We work with founders and their investors on exactly this kind of readiness, and the pattern that determines whether a raise goes smoothly is consistent:


  • Get the cap table and entity structure clean before approaching 33East, RIF, or an angel investor — due diligence stalls on avoidable structural questions far more often than on the underlying business.

  • If angel funding is part of the plan, pursue innovative-SME certification early — it gates both grant eligibility and an investor's ability to claim the Article 9A deduction, and it isn't something to sort out after term sheets are signed.

  • Structure the round so independent angels can actually claim the deduction — confirming independence and holding-period expectations up front avoids an unwelcome surprise at tax filing time.

  • If a RIF application is being prepared, treat the budget and work plan with the same rigour as the pitch itself — reviewers are assessing evidence, not ambition.

  • Approach the angel layer investment-ready: a network like CYBAN screens roughly a hundred businesses a year and selects a handful to pitch, so arriving with certification underway and independence documentation prepared is what separates a warm meeting from a wasted one.


None of this needs to wait until the final quarter of the year. The funding is real, the grant calls are competitive, and the tax window — as things stand — has a date on it.


The Practical Takeaway


Cyprus's startup ecosystem has spent years being described as promising.

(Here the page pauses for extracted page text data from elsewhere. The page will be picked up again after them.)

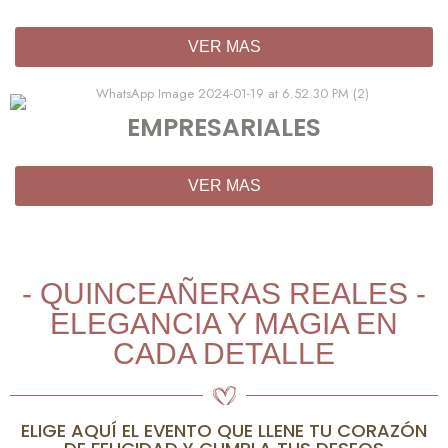
VER MAS
EMPRESARIALES
VER MAS
- QUINCEAÑERAS REALES -
ELEGANCIA Y MAGIA EN
CADA DETALLE
ELIGE AQUÍ EL EVENTO QUE LLENE TU CORAZÓN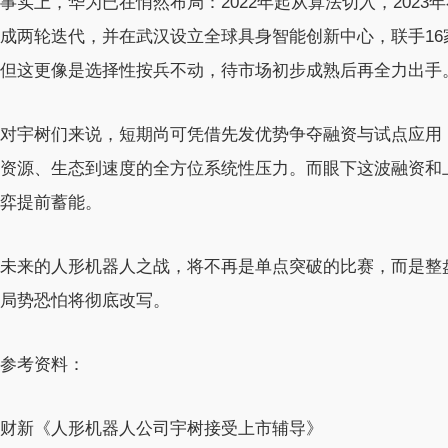
事实上，华为已在悄然布局：2022年起从算法切入，2023
成两轮迭代，并在武汉设立全球具身智能创新中心，联手16
但这更像是选择性按兵不动，待市场初步成熟后再全力出手
对宇树们来说，短期尚可凭借先发优势争夺融资与试点应用
资源、生态到速度的全方位系统性压力。而眼下这波融资和上
弈提前蓄能。
未来的人形机器人之战，将不再是单点突破的比赛，而是整
局势恐怕将彻底改写。
参考资料：
财新《人形机器人公司宇树接受上市辅导》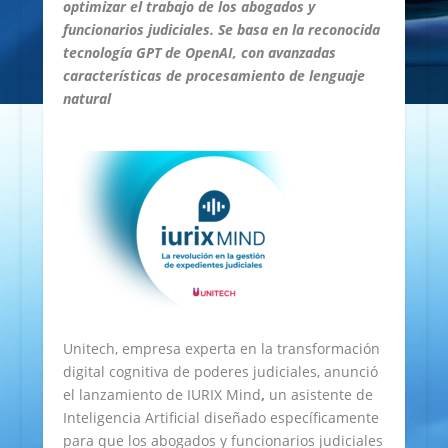
optimizar el trabajo de los abogados y
funcionarios judiciales. Se basa en la reconocida
tecnología GPT de OpenAI, con avanzadas
características de procesamiento de lenguaje
natural
Unitech, empresa experta en la transformación
digital cognitiva de poderes judiciales, anunció
el lanzamiento de IURIX Mind
,
un asistente de
Inteligencia Artificial diseñado específicamente
para que los abogados y funcionarios judiciales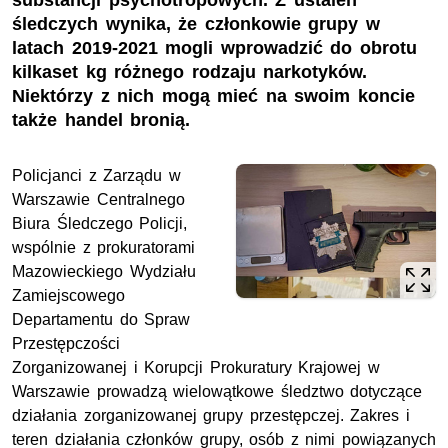
substancji psychotropowych. Z ustaleń
śledczych wynika, że członkowie grupy w
latach 2019-2021 mogli wprowadzić do obrotu
kilkaset kg różnego rodzaju narkotyków.
Niektórzy z nich mogą mieć na swoim koncie
także handel bronią.
Policjanci z Zarządu w
Warszawie Centralnego
Biura Śledczego Policji,
wspólnie z prokuratorami
Mazowieckiego Wydziału
Zamiejscowego
Departamentu do Spraw
Przestępczości
Zorganizowanej i Korupcji Prokuratury Krajowej w
Warszawie prowadzą wielowątkowe śledztwo dotyczące
działania zorganizowanej grupy przestępczej. Zakres i
teren działania członków grupy, osób z nimi powiązanych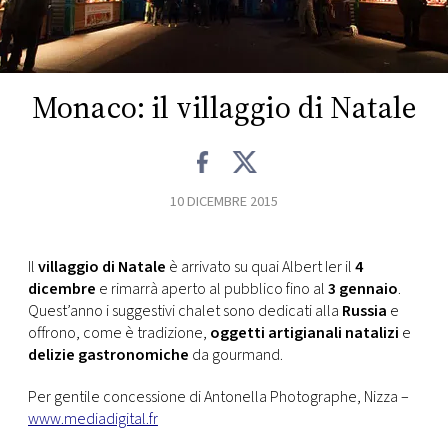
FOTO
CONCORSI
Monaco: il villaggio di Natale
EVENTI
10 DICEMBRE 2015
VIDEO
Il
villaggio di Natale
è arrivato su quai Albert Ier il
4
TV
dicembre
e rimarrà aperto al pubblico fino al
3 gennaio
.
Quest’anno i suggestivi chalet sono dedicati alla
Russia
e
PRINCIPATO
offrono, come è tradizione,
oggetti artigianali natalizi
e
DI
delizie gastronomiche
da gourmand.
MONACO
Per gentile concessione di Antonella Photographe, Nizza –
www.mediadigital.fr
RMC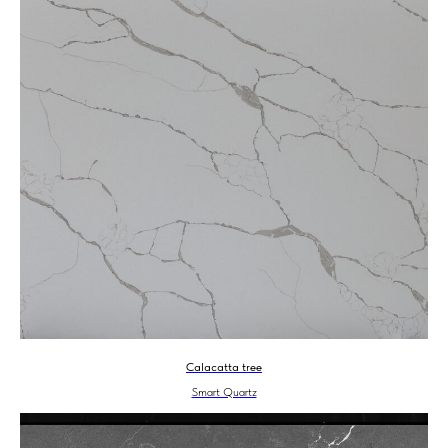
Calacatta tree
Smart Quartz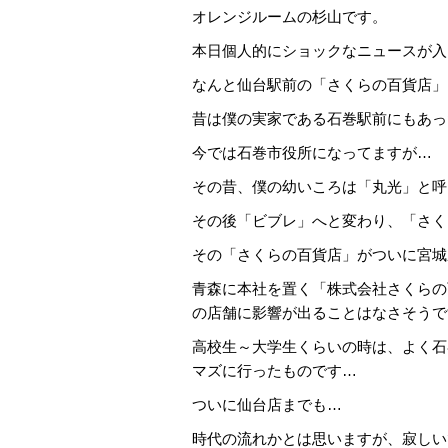
オレンジルームの杉山です。
本日個人的にショックなニュースが入
なんと仙台駅前の「さくらの百貨店」
昔は僕の実家である石巻駅前にもあっ
今では石巻市役所になってますが…
その昔、僕の幼いころは「丸光」と呼
その後「ビブレ」へと変わり、「さく
その「さくらの百貨店」がついに宮城
青森に本社を置く「株式会社さくらの
の店舗に影響が出ることはなさそうで
高校生～大学生くらいの時は、よく石
マズに行ったものです…
ついに仙台店までも…
時代の流れかとは思いますが、寂しい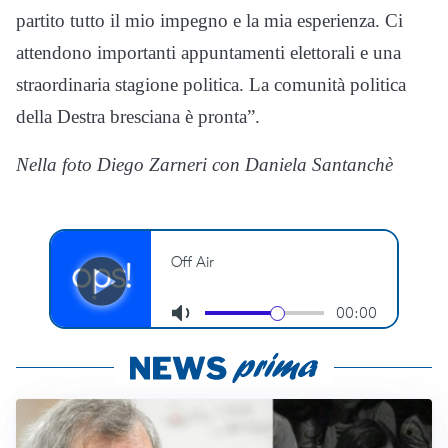
partito tutto il mio impegno e la mia esperienza. Ci
attendono importanti appuntamenti elettorali e una
straordinaria stagione politica. La comunità politica
della Destra bresciana è pronta”.
Nella foto Diego Zarneri con Daniela Santanchè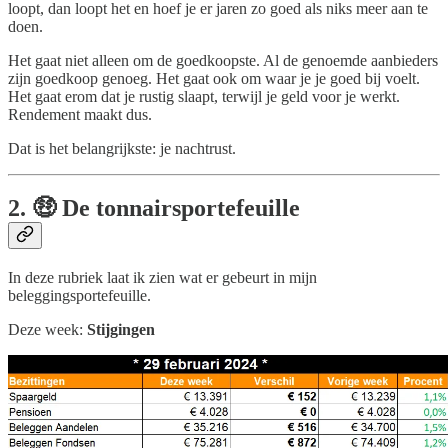
loopt, dan loopt het en hoef je er jaren zo goed als niks meer aan te
doen.
Het gaat niet alleen om de goedkoopste. Al de genoemde aanbieders
zijn goedkoop genoeg. Het gaat ook om waar je je goed bij voelt.
Het gaat erom dat je rustig slaapt, terwijl je geld voor je werkt.
Rendement maakt dus.
Dat is het belangrijkste: je nachtrust.
2. 🤑 De tonnairsportefeuille
In deze rubriek laat ik zien wat er gebeurt in mijn
beleggingsportefeuille.
Deze week:
Stijgingen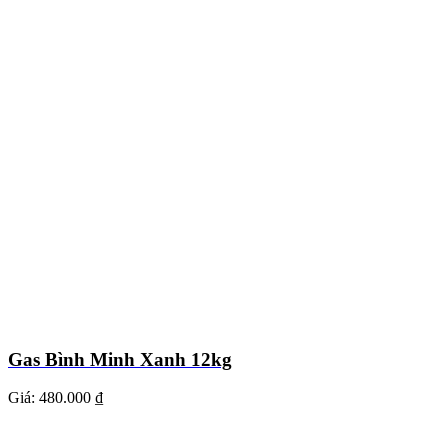
Gas Bình Minh Xanh 12kg
Giá:
480.000 ₫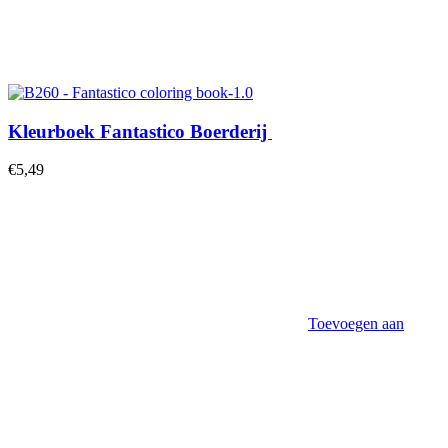
Kleurboek Fantastico Boerderij
€
5,49
Toevoegen aan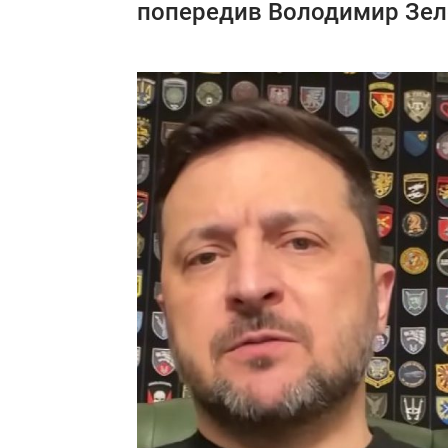
попередив Володимир Зел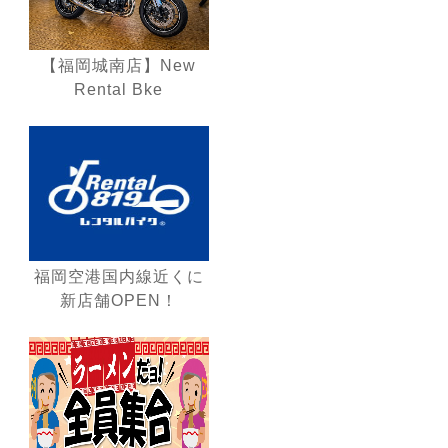
【福岡城南店】New
Rental Bke
福岡空港国内線近くに
新店舗OPEN！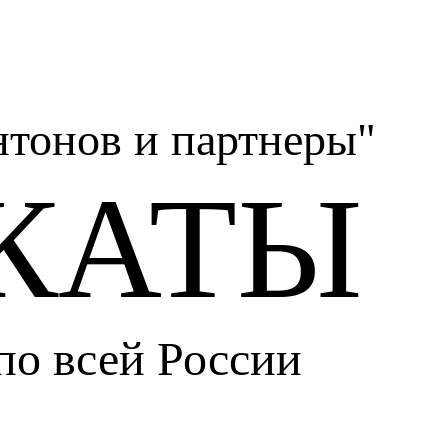
тонов и партнеры"
КАТЫ
по всей России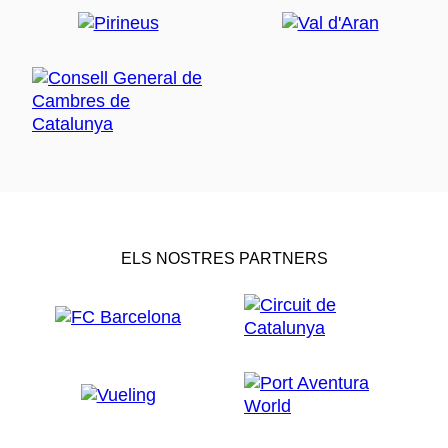
ELS NOSTRES PARTNERS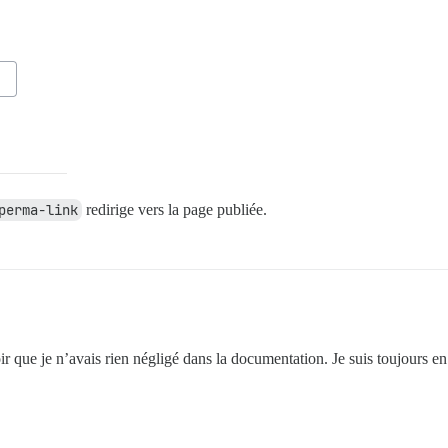
perma-link
redirige vers la page publiée.
ir que je n’avais rien négligé dans la documentation. Je suis toujours en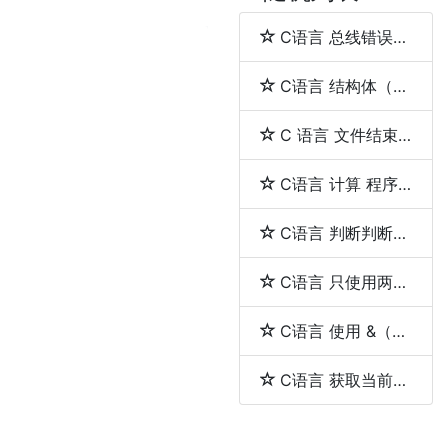
C语言 总线错误（bus error）与段错误（segmentation fault）
C语言 结构体（struct）和联合体（union）的区别
C 语言 文件结束（EOF）
C语言 计算 程序的执行时间
C语言 判断判断用户输入的是否是一个整数
C语言 只使用两个指针反转一个单向链表
C语言 使用 &（取地址符）和 *（解引用符）
C语言 获取当前工作目录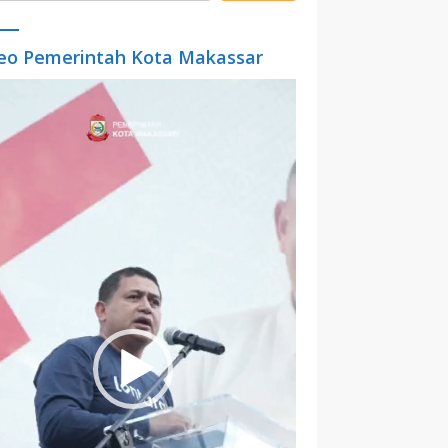
eo Pemerintah Kota Makassar
o
er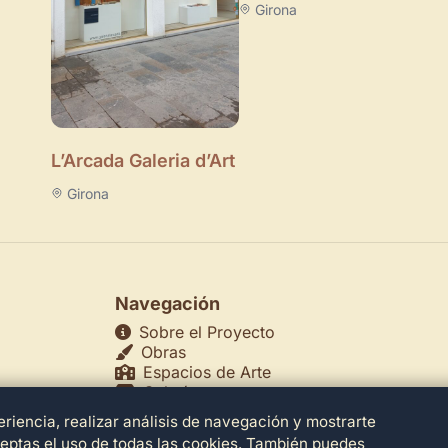
Girona
L’Arcada Galeria d’Art
Girona
Navegación
Sobre el Proyecto
Obras
Espacios de Arte
Galerías
Museos
riencia, realizar análisis de navegación y mostrarte
echos
Teatros
ceptas el uso de todas las cookies. También puedes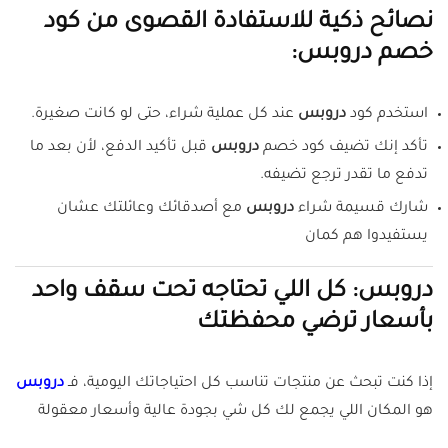
نصائح ذكية للاستفادة القصوى من كود
خصم دروبس:
استخدم كود
دروبس
عند كل عملية شراء، حتى لو كانت صغيرة.
تأكد إنك تضيف كود خصم
دروبس
قبل تأكيد الدفع، لأن بعد ما
تدفع ما تقدر ترجع تضيفه.
شارك قسيمة شراء
دروبس
مع أصدقائك وعائلتك عشان
يستفيدوا هم كمان
دروبس: كل اللي تحتاجه تحت سقف واحد
بأسعار ترضي محفظتك
إذا كنت تبحث عن منتجات تناسب كل احتياجاتك اليومية، فـ
دروبس
هو المكان اللي يجمع لك كل شي بجودة عالية وأسعار معقولة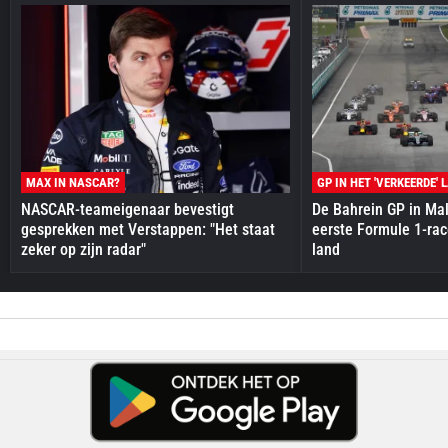
MAX IN NASCAR?
GP IN HET 'VERKEERDE' 
NASCAR-teameigenaar bevestigt
De Bahrein GP in Mal
gesprekken met Verstappen: "Het staat
eerste Formule 1-race
zeker op zijn radar"
land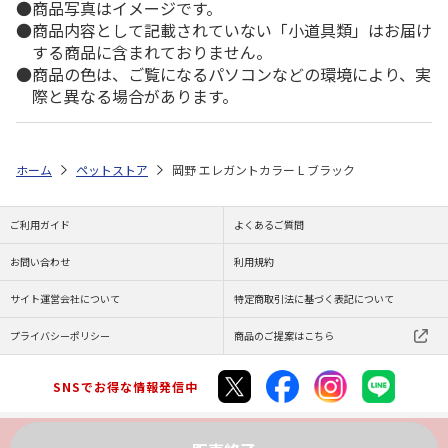
商品写真はイメージです。
商品内容として記載されていない「小道具類」はお届け
する商品に含まれておりません。
商品の色は、ご覧になるパソコンなどの環境により、実
際と異なる場合があります。
ホーム
ペットストア
岡野 エレガントカラー L ブラック
ご利用ガイド
よくあるご質問
お問い合わせ
利用規約
サイト運営会社について
特定商取引法に基づく表記について
プライバシーポリシー
商品のご提案はこちら
SNSでお得な情報発信中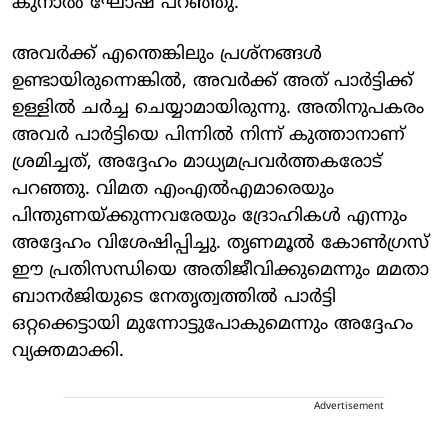
കുനാല്‍ ഘോഷ് പറഞ്ഞു.
അവര്‍ക്ക് എന്തെങ്കിലും പ്രശ്‌നങ്ങള്‍
ഉണ്ടായിരുന്നെങ്കില്‍, അവര്‍ക്ക് അത് പാര്‍ട്ടിക്ക്
ഉള്ളില്‍ ചര്‍ച്ച ചെയ്യാമായിരുന്നു. അതിനുപകരം
അവര്‍ പാര്‍ട്ടിയെ പിന്നില്‍ നിന്ന് കുത്താനാണ്
ശ്രമിച്ചത്, അദ്ദേഹം മാധ്യമപ്രവര്‍ത്തകരോട്
പറഞ്ഞു. വിമത എംഎല്‍എമാരെയും
പിന്തുണയ്ക്കുന്നവരേയും ദ്രോഹികള്‍ എന്നും
അദ്ദേഹം വിശേഷിപ്പിച്ചു. തൃണമൂല്‍ കോണ്‍ഗ്രസ്
ഈ പ്രതിസന്ധിയെ അതിജീവിക്കുമെന്നും മമതാ
ബാനര്‍ജിയുടെ നേതൃത്വത്തില്‍ പാര്‍ട്ടി
ഒറ്റക്കെട്ടായി മുന്നോട്ടുപോകുമെന്നും അദ്ദേഹം
വ്യക്തമാക്കി.
Advertisement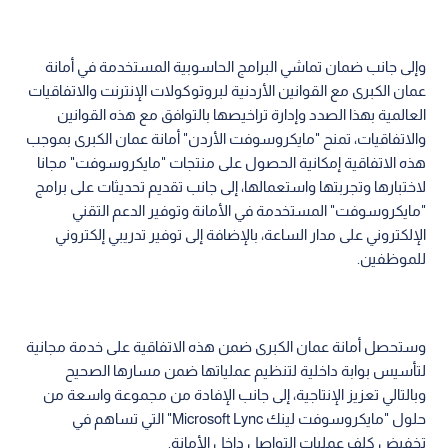
وإلى جانب ضمان تماشي البرامج الحاسوبية المستخدمة في أمانة
عمان الكبرى مع القوانين الأردنية لبروتوكولات الإنترنت والاتفاقيات
العالمية بهذا الصدد وإدارة تراخيصها بالتوافق مع هذه القوانين
والاتفاقيات، تمنح "مايكروسوفت الأردن" أمانة عمان الكبرى بموجب
هذه الاتفاقية إمكانية الحصول على منتجات "مايكروسوفت" مجانا
لاختبارها وتجربتها واستعمالها، إلى جانب تقديم تحديثات على برامج
"مايكروسوفت" المستخدمة في الأمانة وتوفير الدعم التقني
الإلكتروني على مدار الساعة، بالإضافة إلى توفير تدريبي إلكتروني
للموظفين.
وستحصل أمانة عمان الكبرى ضمن هذه الاتفاقية على خدمة مجانية
لتأسيس بوابة داخلية لتنظيم عملياتها ضمن مسارها الصحيح
وبالتالي تعزيز الإنتاجية، إلى جانب الإفادة من مجموعة واسعة من
حلول "مايكروسوفت لينك Microsoft Lync" التي تساهم في
تخفيض كلف عمليات التواصل داخل الأمانة.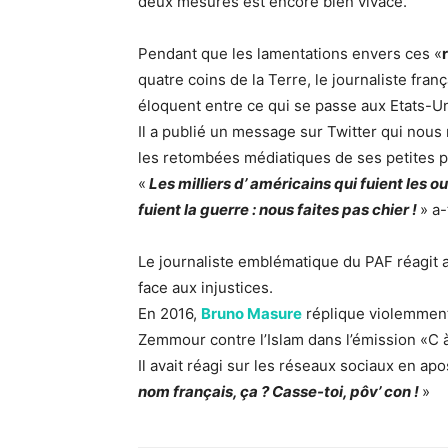
deux mesures est encore bien vivace.
Pendant que les lamentations envers ces «
quatre coins de la Terre, le journaliste fra
éloquent entre ce qui se passe aux Etats-Uni
Il a publié un message sur Twitter qui nous 
les retombées médiatiques de ses petites p
«
Les milliers d’ américains qui fuient les o
fuient la guerre : nous faites pas chier !
» a-
Le journaliste emblématique du PAF réagit 
face aux injustices.
En 2016,
Bruno Masure
réplique violemment
Zemmour contre l’Islam dans l’émission «C 
Il avait réagi sur les réseaux sociaux en apo
nom français, ça ? Casse-toi, pôv’ con !
»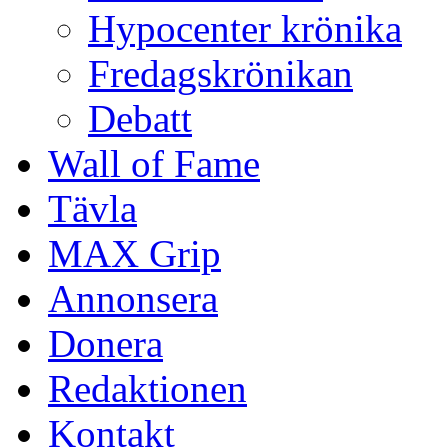
Hypocenter krönika
Fredagskrönikan
Debatt
Wall of Fame
Tävla
MAX Grip
Annonsera
Donera
Redaktionen
Kontakt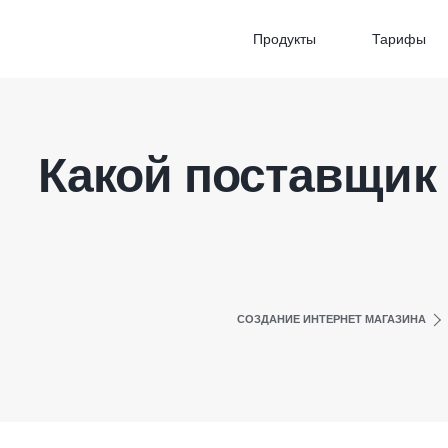
Продукты
Тарифы
Какой поставщик 
СОЗДАНИЕ ИНТЕРНЕТ МАГАЗИНА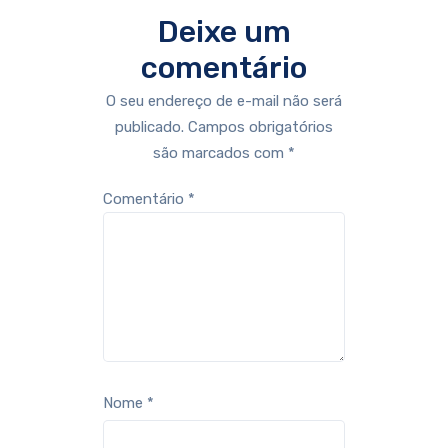
Deixe um
comentário
O seu endereço de e-mail não será
publicado.
Campos obrigatórios
são marcados com
*
Comentário
*
Nome
*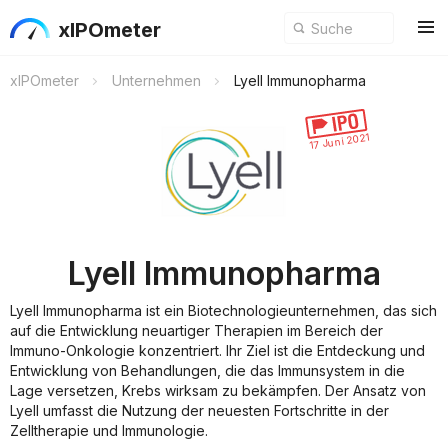
xIPOmeter
xIPOmeter
Unternehmen
Lyell Immunopharma
17 Juni 2021
Lyell Immunopharma
Lyell Immunopharma ist ein Biotechnologieunternehmen, das sich
auf die Entwicklung neuartiger Therapien im Bereich der
Immuno-Onkologie konzentriert. Ihr Ziel ist die Entdeckung und
Entwicklung von Behandlungen, die das Immunsystem in die
Lage versetzen, Krebs wirksam zu bekämpfen. Der Ansatz von
Lyell umfasst die Nutzung der neuesten Fortschritte in der
Zelltherapie und Immunologie.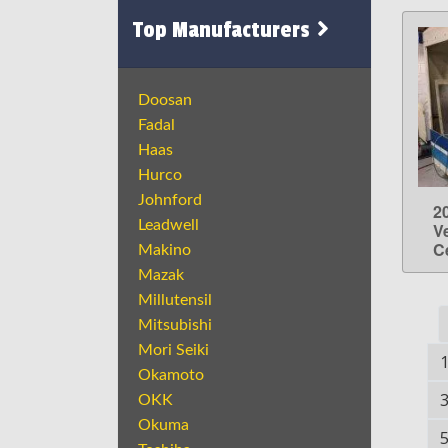
Top Manufacturers
Doosan
Fadal
Haas
Hurco
Johnford
2
Leadwell
V
C
Makino
Mazak
Millutensil
Mitsubishi
Mori Seiki
Okamoto
OKK
Okuma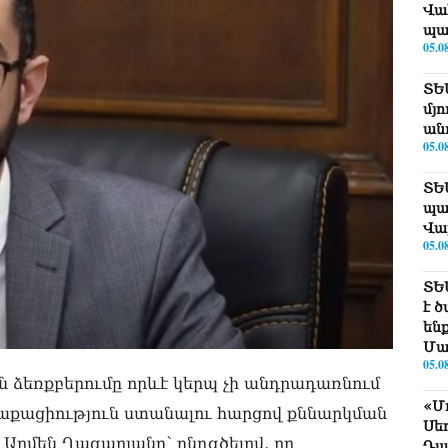
Վա
պա
05.0
ՏԵ
մյո
ան
05.0
ՏԵ
պա
Վա
05.0
ՏԵ
է 
են
Մա
05.0
ն ձեռքբերումը որևէ կերպ չի անդրադառնում
«Մ
աքացիություն ստանալու հարցով քննարկման
Սե
մեն Ղազարյանը՝ ընդգծելով, որ
Դա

What changed in 2026 is that real capital started moving — through a genuine venture fund, a bank-backed platform, and a public grant pipeline — at the same moment a two-decade tax incentive for the investors funding it all is scheduled to close.


The businesses that benefit won't be the ones with the best story. They'll be the ones structured to receive the money, and the tax treatment, before either window narrows — and structuring for that takes weeks, not the days most founders assume when a term sheet suddenly arrives.